La stazione di Villa San Giovanni si trasforma in un piccolo centro accoglienza senza ovviamente poter consentire distanze di sicurezza o altre norme di protezione. Donne, uomini bambini, anziani passano la notte in auto, senza servizi igienici, mentre sindaci metropolitani e presidenti di regione si scontrano a colpi di dirette facebook e come ospiti di programmi spazzatura.

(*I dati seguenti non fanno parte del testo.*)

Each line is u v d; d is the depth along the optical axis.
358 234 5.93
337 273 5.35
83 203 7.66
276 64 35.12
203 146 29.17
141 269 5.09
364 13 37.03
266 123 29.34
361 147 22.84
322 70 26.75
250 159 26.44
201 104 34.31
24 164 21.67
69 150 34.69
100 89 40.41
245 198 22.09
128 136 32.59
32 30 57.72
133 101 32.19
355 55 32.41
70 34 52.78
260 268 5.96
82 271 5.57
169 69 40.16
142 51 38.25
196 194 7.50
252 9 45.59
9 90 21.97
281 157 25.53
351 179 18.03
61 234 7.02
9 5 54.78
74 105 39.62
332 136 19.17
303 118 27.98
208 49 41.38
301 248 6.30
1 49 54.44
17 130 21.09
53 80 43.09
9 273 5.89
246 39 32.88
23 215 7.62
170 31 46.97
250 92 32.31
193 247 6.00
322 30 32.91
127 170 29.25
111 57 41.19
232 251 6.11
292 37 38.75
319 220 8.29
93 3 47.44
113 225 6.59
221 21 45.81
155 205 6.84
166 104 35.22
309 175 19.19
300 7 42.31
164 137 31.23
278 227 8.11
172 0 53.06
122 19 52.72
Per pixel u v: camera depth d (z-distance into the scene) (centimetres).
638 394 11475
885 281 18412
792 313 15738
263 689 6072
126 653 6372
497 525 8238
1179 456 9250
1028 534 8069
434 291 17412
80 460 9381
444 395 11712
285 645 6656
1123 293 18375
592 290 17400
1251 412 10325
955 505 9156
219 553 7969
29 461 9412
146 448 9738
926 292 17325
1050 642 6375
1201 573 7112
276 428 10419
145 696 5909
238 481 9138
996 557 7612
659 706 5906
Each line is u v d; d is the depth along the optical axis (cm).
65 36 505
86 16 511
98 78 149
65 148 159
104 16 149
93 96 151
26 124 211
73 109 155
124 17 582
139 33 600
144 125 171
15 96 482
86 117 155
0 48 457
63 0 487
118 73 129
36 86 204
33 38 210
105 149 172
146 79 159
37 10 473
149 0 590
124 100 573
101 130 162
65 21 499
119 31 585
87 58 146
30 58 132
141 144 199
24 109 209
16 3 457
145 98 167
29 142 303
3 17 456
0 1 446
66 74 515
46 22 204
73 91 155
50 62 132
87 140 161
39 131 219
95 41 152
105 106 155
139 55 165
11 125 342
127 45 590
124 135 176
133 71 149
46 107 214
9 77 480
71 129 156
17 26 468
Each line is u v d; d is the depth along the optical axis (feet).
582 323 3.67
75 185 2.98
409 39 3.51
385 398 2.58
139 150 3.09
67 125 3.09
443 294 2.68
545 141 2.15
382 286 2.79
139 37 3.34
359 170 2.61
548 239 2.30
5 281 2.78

Poi la situazione si sblocca: Sto scortando personalmente con l’ausilio della Polizia Municipale, della Polizia Metropolitana, della Guardia Costiera e della Questura di Reggio Calabria le prime 150 persone, tutte residenti in Sicilia, che rientreranno a casa dal porto di Reggio per motivi di sicurezza scrive su facebook (dove altrimenti?)  il sindaco metropolitano di Reggio, Giuseppe Falcomatà che prosegue –  La politica è una cosa seria, non è uno show. Chi ancora non riesce a comprenderlo sta mettendo a serio rischio la salute e la sicurezza di un popolo, quello reggino, che con enormi sacrifici e tanta responsabilità, sta rispettando le regole fin dall’inizio di questa complicata emergenza. Le persone non si respingono come pacchi. Finalmente sblocchiamo una situazione che ha messo in discussione la dignità di ogni essere umano”.

Insomma Malta che afferma che Lampedusa è il porto di sbarco più idoneo. Solo che questa volta  i “pacchi” sono cittadini siciliani, italiani in uno Stato di diritto (?). Chissà, se avessimo avuto maggiore esperienza in fatto di corridoi umanitari (programmi sicuri e legali di trasferimento e integrazione rivolto a migranti in condizione di particolare vulnerabilità) adesso si sarebbero potuti creare dei corridoi sanitari /umanitari in maniera agile e ognuno avrebbe avuto il diritto di tornare a casa.

Invece invochiamo ancora una volta il blocco dei “barconi” e chiediamo respingimenti di persone, libertà e diritti. Chiediamo droni nelle mani di un sindaco che – parole sue –  “Non vede l’ora di controllare tutti con gli schermi” (dopo aver largamente utilizzato termini come “coprifuoco” e “tessera del pane” dicendosi dispiaciuto di dover ricorrere al vocabolario del ventennio).

Insomma non abbiamo imparato nulla. Se non fosse tragico, sarebbe comico.

Eppure la situazione dovrebbe ormai essere cristallina: nessuno starà bene, se non staremo tutti bene.